**Action item**: Reproduce each record exactly. The pictures should be skipped.

::: Supplied entries :::

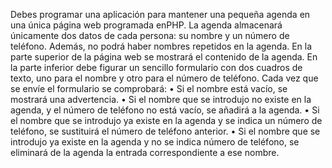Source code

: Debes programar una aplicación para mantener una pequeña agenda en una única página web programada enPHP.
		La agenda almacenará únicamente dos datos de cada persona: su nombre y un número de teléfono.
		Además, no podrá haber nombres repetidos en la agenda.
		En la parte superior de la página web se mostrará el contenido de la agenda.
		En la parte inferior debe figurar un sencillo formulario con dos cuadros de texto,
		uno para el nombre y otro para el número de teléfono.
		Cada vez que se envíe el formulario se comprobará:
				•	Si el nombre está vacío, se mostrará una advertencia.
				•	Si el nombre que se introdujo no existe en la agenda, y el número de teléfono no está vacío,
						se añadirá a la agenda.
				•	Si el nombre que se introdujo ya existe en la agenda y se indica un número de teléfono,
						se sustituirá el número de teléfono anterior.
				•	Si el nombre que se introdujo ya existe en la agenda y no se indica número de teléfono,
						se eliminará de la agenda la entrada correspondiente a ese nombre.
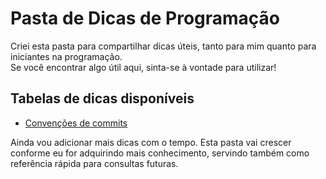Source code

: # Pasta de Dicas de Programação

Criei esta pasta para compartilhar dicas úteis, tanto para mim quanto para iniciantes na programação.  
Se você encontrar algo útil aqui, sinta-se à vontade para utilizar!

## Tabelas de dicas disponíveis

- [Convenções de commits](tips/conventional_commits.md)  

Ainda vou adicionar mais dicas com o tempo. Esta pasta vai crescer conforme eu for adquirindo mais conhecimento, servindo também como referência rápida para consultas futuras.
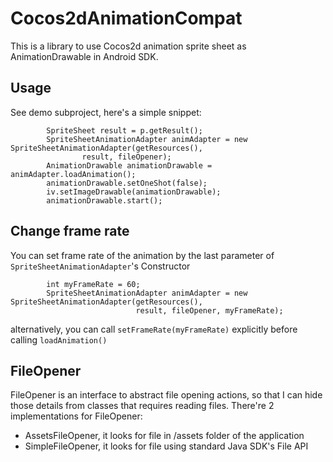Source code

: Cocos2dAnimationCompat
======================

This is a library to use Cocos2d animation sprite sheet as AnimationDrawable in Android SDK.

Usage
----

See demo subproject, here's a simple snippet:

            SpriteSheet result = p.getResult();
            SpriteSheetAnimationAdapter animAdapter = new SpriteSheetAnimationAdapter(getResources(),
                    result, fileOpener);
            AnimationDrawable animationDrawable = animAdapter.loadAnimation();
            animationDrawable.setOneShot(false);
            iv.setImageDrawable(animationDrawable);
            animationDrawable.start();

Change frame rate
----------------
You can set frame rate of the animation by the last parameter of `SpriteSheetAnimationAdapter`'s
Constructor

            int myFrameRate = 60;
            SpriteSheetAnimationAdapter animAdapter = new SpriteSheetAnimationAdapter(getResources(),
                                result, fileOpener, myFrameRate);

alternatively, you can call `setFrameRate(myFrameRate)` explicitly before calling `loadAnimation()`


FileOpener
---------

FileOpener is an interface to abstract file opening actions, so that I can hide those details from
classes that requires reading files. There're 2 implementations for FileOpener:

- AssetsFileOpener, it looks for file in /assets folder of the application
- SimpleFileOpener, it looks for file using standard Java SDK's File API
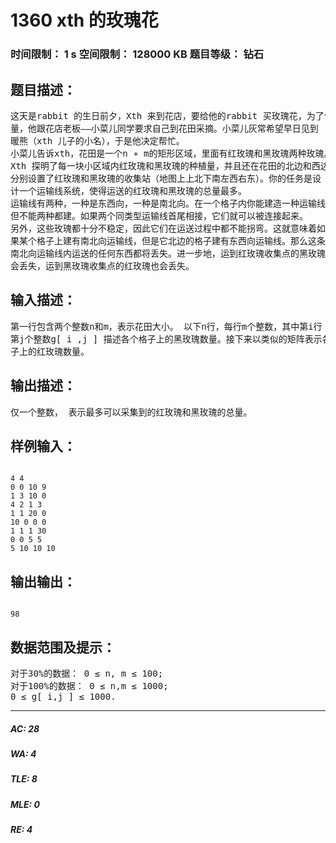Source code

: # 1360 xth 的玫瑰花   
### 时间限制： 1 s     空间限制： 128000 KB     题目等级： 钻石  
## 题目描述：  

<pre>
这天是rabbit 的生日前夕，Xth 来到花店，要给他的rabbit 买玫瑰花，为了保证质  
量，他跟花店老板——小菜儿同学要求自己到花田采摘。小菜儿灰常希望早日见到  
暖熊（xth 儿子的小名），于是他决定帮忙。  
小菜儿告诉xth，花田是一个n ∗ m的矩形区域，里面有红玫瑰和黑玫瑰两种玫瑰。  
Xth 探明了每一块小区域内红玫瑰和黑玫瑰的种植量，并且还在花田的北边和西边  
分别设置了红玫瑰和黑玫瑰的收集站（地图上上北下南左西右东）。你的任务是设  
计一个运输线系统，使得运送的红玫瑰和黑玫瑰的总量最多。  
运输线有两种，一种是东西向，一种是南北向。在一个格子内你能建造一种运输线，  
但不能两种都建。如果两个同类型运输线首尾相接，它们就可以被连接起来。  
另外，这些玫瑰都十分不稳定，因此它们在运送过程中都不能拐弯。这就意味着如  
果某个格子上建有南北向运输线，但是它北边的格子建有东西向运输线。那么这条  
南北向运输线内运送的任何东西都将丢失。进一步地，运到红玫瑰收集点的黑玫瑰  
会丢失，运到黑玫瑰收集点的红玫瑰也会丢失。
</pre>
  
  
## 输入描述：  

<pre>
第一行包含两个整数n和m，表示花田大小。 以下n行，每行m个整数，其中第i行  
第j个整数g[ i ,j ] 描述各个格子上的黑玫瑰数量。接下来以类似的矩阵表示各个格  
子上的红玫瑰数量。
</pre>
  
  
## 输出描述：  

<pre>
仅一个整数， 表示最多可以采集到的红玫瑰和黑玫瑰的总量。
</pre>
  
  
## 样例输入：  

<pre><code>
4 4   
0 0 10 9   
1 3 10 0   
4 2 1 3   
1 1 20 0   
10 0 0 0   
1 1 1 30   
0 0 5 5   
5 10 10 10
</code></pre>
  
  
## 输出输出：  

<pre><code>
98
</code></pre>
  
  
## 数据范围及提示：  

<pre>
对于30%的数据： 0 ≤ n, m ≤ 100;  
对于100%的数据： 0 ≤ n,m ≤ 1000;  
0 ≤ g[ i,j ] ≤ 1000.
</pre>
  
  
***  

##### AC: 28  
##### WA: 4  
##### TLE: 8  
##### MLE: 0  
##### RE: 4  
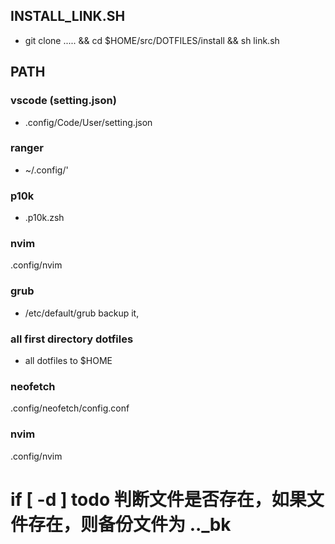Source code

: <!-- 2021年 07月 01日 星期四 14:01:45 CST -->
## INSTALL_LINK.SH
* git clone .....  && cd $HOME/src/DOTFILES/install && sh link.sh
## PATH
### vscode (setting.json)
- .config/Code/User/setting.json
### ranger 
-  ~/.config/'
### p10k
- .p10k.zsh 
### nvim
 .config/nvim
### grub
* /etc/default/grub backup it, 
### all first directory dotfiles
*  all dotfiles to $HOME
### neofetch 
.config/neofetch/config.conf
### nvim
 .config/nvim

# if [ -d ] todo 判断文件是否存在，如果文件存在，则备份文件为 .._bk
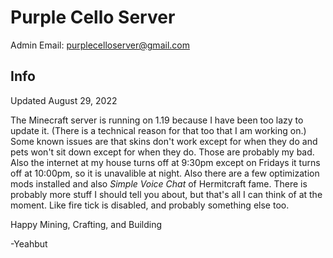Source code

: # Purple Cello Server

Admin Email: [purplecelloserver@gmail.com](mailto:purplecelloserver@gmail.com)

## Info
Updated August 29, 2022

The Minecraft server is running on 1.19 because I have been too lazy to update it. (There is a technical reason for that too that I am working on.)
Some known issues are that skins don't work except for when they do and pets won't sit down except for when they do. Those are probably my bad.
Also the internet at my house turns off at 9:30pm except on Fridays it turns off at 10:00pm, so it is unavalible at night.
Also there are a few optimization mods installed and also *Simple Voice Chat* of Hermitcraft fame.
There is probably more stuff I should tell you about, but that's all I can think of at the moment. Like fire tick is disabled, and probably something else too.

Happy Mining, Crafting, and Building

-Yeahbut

:::

**Reply**:
Source code

: Debes programar una aplicación para mantener una pequeña agenda en una única página web programada enPHP.
		La agenda almacenará únicamente dos datos de cada persona: su nombre y un número de teléfono.
		Además, no podrá haber nombres repetidos en la agenda.
		En la parte superior de la página web se mostrará el contenido de la agenda.
		En la parte inferior debe figurar un sencillo formulario con dos cuadros de texto,
		uno para el nombre y otro para el número de teléfono.
		Cada vez que se envíe el formulario se comprobará:
				•	Si el nombre está vacío, se mostrará una advertencia.
				•	Si el nombre que se introdujo no existe en la agenda, y el número de teléfono no está vacío,
						se añadirá a la agenda.
				•	Si el nombre que se introdujo ya existe en la agenda y se indica un número de teléfono,
						se sustituirá el número de teléfono anterior.
				•	Si el nombre que se introdujo ya existe en la agenda y no se indica número de teléfono,
						se eliminará de la agenda la entrada correspondiente a ese nombre.
Source code

: # Pasta de Dicas de Programação

Criei esta pasta para compartilhar dicas úteis, tanto para mim quanto para iniciantes na programação.  
Se você encontrar algo útil aqui, sinta-se à vontade para utilizar!

## Tabelas de dicas disponíveis

- [Convenções de commits](tips/conventional_commits.md)  

Ainda vou adicionar mais dicas com o tempo. Esta pasta vai crescer conforme eu for adquirindo mais conhecimento, servindo também como referência rápida para consultas futuras.
Source code

: Cocos2dAnimationCompat
======================

This is a library to use Cocos2d animation sprite sheet as AnimationDrawable in Android SDK.

Usage
----

See demo subproject, here's a simple snippet:

            SpriteSheet result = p.getResult();
            SpriteSheetAnimationAdapter animAdapter = new SpriteSheetAnimationAdapter(getResources(),
                    result, fileOpener);
            AnimationDrawable animationDrawable = animAdapter.loadAnimation();
            animationDrawable.setOneShot(false);
            iv.setImageDrawable(animationDrawable);
            animationDrawable.start();

Change frame rate
----------------
You can set frame rate of the animation by the last parameter of `SpriteSheetAnimationAdapter`'s
Constructor

            int myFrameRate = 60;
            SpriteSheetAnimationAdapter animAdapter = new SpriteSheetAnimationAdapter(getResources(),
                                result, fileOpener, myFrameRate);

alternatively, you can call `setFrameRate(myFrameRate)` explicitly before calling `loadAnimation()`


FileOpener
---------

FileOpener is an interface to abstract file opening actions, so that I can hide those details from
classes that requires reading files. There're 2 implementations for FileOpener:

- AssetsFileOpener, it looks for file in /assets folder of the application
- SimpleFileOpener, it looks for file using standard Java SDK's File API
Source code

: # 1360 xth 的玫瑰花   
### 时间限制： 1 s     空间限制： 128000 KB     题目等级： 钻石  
## 题目描述：  

<pre>
这天是rabbit 的生日前夕，Xth 来到花店，要给他的rabbit 买玫瑰花，为了保证质  
量，他跟花店老板——小菜儿同学要求自己到花田采摘。小菜儿灰常希望早日见到  
暖熊（xth 儿子的小名），于是他决定帮忙。  
小菜儿告诉xth，花田是一个n ∗ m的矩形区域，里面有红玫瑰和黑玫瑰两种玫瑰。  
Xth 探明了每一块小区域内红玫瑰和黑玫瑰的种植量，并且还在花田的北边和西边  
分别设置了红玫瑰和黑玫瑰的收集站（地图上上北下南左西右东）。你的任务是设  
计一个运输线系统，使得运送的红玫瑰和黑玫瑰的总量最多。  
运输线有两种，一种是东西向，一种是南北向。在一个格子内你能建造一种运输线，  
但不能两种都建。如果两个同类型运输线首尾相接，它们就可以被连接起来。  
另外，这些玫瑰都十分不稳定，因此它们在运送过程中都不能拐弯。这就意味着如  
果某个格子上建有南北向运输线，但是它北边的格子建有东西向运输线。那么这条  
南北向运输线内运送的任何东西都将丢失。进一步地，运到红玫瑰收集点的黑玫瑰  
会丢失，运到黑玫瑰收集点的红玫瑰也会丢失。
</pre>
  
  
## 输入描述：  

<pre>
第一行包含两个整数n和m，表示花田大小。 以下n行，每行m个整数，其中第i行  
第j个整数g[ i ,j ] 描述各个格子上的黑玫瑰数量。接下来以类似的矩阵表示各个格  
子上的红玫瑰数量。
</pre>
  
  
## 输出描述：  

<pre>
仅一个整数， 表示最多可以采集到的红玫瑰和黑玫瑰的总量。
</pre>
  
  
## 样例输入：  

<pre><code>
4 4   
0 0 10 9   
1 3 10 0   
4 2 1 3   
1 1 20 0   
10 0 0 0   
1 1 1 30   
0 0 5 5   
5 10 10 10
</code></pre>
  
  
## 输出输出：  

<pre><code>
98
</code></pre>
  
  
## 数据范围及提示：  

<pre>
对于30%的数据： 0 ≤ n, m ≤ 100;  
对于100%的数据： 0 ≤ n,m ≤ 1000;  
0 ≤ g[ i,j ] ≤ 1000.
</pre>
  
  
***  

##### AC: 28  
##### WA: 4  
##### TLE: 8  
##### MLE: 0  
##### RE: 4  
Source code

: <!-- 2021年 07月 01日 星期四 14:01:45 CST -->
## INSTALL_LINK.SH
* git clone .....  && cd $HOME/src/DOTFILES/install && sh link.sh
## PATH
### vscode (setting.json)
- .config/Code/User/setting.json
### ranger 
-  ~/.config/'
### p10k
- .p10k.zsh 
### nvim
 .config/nvim
### grub
* /etc/default/grub backup it, 
### all first directory dotfiles
*  all dotfiles to $HOME
### neofetch 
.config/neofetch/config.conf
### nvim
 .config/nvim

# if [ -d ] todo 判断文件是否存在，如果文件存在，则备份文件为 .._bk
Source code

: # Purple Cello Server

Admin Email: [purplecelloserver@gmail.com](mailto:purplecelloserver@gmail.com)

## Info
Updated August 29, 2022

The Minecraft server is running on 1.19 because I have been too lazy to update it. (There is a technical reason for that too that I am working on.)
Some known issues are that skins don't work except for when they do and pets won't sit down except for when they do. Those are probably my bad.
Also the internet at my house turns off at 9:30pm except on Fridays it turns off at 10:00pm, so it is unavalible at night.
Also there are a few optimization mods installed and also *Simple Voice Chat* of Hermitcraft fame.
There is probably more stuff I should tell you about, but that's all I can think of at the moment. Like fire tick is disabled, and probably something else too.

Happy Mining, Crafting, and Building

-Yeahbut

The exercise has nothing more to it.